WRITTEN TASKS
#1 For each statement below, decide whether it agrees with the passage about the New York Life settlement, answering yes or no and quoting the words of the passage that decide it. (a) Morgenthau agreed to obtain the list Talaat requested. (b) Vartkes Yeghiayan read the story in Morgenthau's book in 1988. (c) New York Life acknowledged roughly 2,400 unpaid policies sold to Armenians before the Genocide.
#2 Resume the passage about the New York Life settlement below, picking up after its final sentence.

EXTRACT
════
Henry Morgenthau Sr., the German native who served as U.S. ambassador to the Ottoman Empire during World War I, wrote in 1918 in “Ambassador Morgenthau’s Story” about an exchange with Talaat Pasha, Turkey’s Interior Minister and an architect of the Genocide.

“The New York Life Insurance Company and the Equitable Life of New York had for years done considerable business among the Armenians,” Morgenthau wrote. “One day Talaat made what was perhaps the most astonishing request I had ever heard. ‘I wish,’ Talaat now said, ‘that you would get the American life insurance companies to send us a complete list of their Armenian policyholders.’

“They are practically all dead now,” victims of the Genocide, the Turkish official told the ambassador, “and have left no heirs to collect the money. It of course all escheats to the State. The government is the beneficiary now.”

Morgenthau lost his temper.“ ‘You will get no such list from me,’ I said, and I got up and left him.”

Vartkes Yeghiayan, an Armenian-American attorney in California, read this story in Morgenthau’s book in 1988 and decided to bring a class-action suit against New York Life.

The result was the settlement, announced earlier this year at the New York office of the Armenian General Benevolent Union.

New York Life, acknowledging some 2,400 unpaid policies sold to Armenians before the Genocide, agreed on a $20 million payment to nine Armenian organizations, including the AGBU, and descendants of policyholders who filed claims by last month’s deadline.

Participants in the AGBU ceremony said the settlement, the first known one to kin of people who were killed in the Genocide, was inspired by the reparations and insurance payments received over the last several decades by survivors of the Holocaust.
════
(Stored items)
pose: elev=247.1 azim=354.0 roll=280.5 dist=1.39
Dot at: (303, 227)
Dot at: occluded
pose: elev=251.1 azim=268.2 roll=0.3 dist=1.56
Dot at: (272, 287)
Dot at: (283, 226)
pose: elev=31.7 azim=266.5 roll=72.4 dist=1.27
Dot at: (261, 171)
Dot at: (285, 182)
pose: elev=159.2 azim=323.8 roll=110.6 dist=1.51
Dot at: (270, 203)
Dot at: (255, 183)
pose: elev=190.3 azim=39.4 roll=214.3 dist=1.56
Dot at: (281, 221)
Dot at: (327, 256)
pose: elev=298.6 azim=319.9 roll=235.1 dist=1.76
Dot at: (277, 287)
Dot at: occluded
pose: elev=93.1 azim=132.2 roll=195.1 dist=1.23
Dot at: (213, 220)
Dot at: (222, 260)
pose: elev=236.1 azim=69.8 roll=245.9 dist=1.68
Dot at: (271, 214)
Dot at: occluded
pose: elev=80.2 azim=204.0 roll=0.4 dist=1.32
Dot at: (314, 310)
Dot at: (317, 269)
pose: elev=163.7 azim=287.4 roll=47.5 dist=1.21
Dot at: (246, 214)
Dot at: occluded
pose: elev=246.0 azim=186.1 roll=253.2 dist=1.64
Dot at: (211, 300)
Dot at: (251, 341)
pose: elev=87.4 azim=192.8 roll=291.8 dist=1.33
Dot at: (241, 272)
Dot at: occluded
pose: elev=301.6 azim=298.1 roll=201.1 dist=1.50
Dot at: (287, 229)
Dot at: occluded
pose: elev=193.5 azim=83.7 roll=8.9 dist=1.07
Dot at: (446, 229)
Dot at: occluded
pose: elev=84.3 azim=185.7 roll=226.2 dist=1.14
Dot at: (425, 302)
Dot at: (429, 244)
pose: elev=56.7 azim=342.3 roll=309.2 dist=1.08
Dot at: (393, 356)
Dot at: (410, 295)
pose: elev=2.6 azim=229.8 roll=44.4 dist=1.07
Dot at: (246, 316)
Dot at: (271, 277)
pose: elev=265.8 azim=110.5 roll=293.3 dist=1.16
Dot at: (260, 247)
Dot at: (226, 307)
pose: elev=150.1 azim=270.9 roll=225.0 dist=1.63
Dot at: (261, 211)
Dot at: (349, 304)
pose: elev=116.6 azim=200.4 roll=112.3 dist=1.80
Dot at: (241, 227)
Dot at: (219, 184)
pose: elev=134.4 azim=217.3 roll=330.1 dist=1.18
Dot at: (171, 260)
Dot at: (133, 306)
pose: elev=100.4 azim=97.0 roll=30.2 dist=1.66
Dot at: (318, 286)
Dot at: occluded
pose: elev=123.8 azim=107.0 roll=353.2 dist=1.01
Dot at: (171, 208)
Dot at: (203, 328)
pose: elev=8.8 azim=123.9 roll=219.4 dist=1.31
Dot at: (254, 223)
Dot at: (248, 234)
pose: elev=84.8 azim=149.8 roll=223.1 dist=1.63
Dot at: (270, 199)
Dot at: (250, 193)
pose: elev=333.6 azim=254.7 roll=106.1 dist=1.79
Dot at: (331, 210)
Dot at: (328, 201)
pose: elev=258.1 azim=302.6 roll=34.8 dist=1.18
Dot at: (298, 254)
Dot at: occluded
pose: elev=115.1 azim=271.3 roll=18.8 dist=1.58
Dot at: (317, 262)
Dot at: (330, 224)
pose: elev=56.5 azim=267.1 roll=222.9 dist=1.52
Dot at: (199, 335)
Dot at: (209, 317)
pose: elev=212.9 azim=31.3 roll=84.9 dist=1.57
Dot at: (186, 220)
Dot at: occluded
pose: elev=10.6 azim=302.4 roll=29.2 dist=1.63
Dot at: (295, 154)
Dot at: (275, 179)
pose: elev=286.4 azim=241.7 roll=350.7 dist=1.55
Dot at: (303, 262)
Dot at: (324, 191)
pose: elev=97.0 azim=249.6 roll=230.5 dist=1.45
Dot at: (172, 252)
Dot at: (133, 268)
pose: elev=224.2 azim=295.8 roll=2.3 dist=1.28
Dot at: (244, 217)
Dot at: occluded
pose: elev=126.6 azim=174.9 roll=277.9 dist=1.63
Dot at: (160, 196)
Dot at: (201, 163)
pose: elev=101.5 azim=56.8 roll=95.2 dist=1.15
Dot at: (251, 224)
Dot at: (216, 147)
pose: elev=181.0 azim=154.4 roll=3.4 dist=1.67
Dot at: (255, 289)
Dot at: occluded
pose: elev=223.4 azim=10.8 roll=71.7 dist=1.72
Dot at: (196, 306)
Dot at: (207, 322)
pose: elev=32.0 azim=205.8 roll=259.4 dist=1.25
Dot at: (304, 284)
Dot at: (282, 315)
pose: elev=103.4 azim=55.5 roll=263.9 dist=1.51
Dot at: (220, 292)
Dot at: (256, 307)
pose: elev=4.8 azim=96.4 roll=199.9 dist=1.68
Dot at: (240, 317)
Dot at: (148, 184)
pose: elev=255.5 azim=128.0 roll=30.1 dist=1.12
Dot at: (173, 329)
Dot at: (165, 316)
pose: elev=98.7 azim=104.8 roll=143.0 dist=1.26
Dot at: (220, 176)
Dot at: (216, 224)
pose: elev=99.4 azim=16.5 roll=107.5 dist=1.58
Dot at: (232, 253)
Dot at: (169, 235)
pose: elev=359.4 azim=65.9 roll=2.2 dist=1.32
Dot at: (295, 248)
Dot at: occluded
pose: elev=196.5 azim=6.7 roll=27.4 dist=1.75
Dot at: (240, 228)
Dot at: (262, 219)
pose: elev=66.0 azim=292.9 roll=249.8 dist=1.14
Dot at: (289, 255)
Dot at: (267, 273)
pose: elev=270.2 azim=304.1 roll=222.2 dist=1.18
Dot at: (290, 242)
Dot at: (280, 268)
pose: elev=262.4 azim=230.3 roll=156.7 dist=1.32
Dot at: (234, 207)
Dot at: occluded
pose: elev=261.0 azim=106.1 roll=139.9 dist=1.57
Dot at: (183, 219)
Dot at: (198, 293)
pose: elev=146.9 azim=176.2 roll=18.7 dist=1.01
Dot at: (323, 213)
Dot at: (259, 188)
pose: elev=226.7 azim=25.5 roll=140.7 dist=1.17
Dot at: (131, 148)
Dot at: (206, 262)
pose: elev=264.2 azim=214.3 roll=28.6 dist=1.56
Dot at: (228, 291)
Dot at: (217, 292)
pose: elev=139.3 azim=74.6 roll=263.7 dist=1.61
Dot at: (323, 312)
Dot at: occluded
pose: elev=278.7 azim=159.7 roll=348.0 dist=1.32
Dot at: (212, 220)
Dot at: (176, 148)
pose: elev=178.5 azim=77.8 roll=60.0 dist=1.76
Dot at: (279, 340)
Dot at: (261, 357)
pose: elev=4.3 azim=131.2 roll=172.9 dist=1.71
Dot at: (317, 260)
════
RESULTS IN ORDER
#1
(a) No: "‘You will get no such list from me,’ I said, and I got up and left him."
(b) Yes: "read this story in Morgenthau’s book in 1988"
(c) Yes: "acknowledging some 2,400 unpaid policies sold to Armenians before the Genocide"

#2
Morgenthau was given due credit at the event.

The ambassador, who died in 1946, is considered a hero in Armenia, where a tree in his honor stands on the Walk of Righteous Non-Armenians. His grandson, Manhattan District Attorney Robert Morgenthau, was granted honorary Armenian citizenship.

“I was very aware of his involvement,” Morgenthau said of his grandfather. “He had a lot of friends in the Armenian community.”

After returning to the United States from his posting in Constantinople, Morgenthau Sr., who was active in Jewish affairs and was a founder of the American Jewish Joint Distribution Committee, took up the cause of the Armenians.

While in Turkey, he had helped rescue an unknown number of Armenians.

“I’ve had people walk up to me and say, ‘Your grandfather saved my life,’ ” Morgenthau said. “He did a lot of things he never talked about.”

In a 1915 dispatch to the State Department, the ambassador wrote that “a campaign of race extermination is in progress.” He continued to press the then-neutral United States to take actions against the Genocide.

“When the Turkish authorities gave the orders for these deportations [that constituted the main form of the Genocide], they were merely giving the death warrant to a whole race; they understood this well,” Morgenthau Sr. wrote in his memoirs. “Perhaps the one event in history that most resembles the Armenian deportations was the expulsion of the Jews from Spain by Ferdinand and Isabella.”

One time a prominent member of the German Jewish community — Germany and Turkey were wartime allies — approached Morgenthau Sr., appealing to the envoy “as one Jew to another” to stop lobbying for the Armenians. Turkey and Germany might seek to have Morgenthau recalled, jeopardizing his career, the visitor said.

“Then you go back to the German Embassy, and … say … go ahead and have me recalled,” Morgenthau Sr. answered. “If I am to suffer martyrdom, I can think of no better cause in which to be sacrificed. In fact, I would welcome it, for I can think of no greater honor than to be recalled because I, a Jew, have been exerting all my powers to save the lives of hundreds of thousands of Christians.”

Morgenthau said he heard such stories about his grandfather over the years.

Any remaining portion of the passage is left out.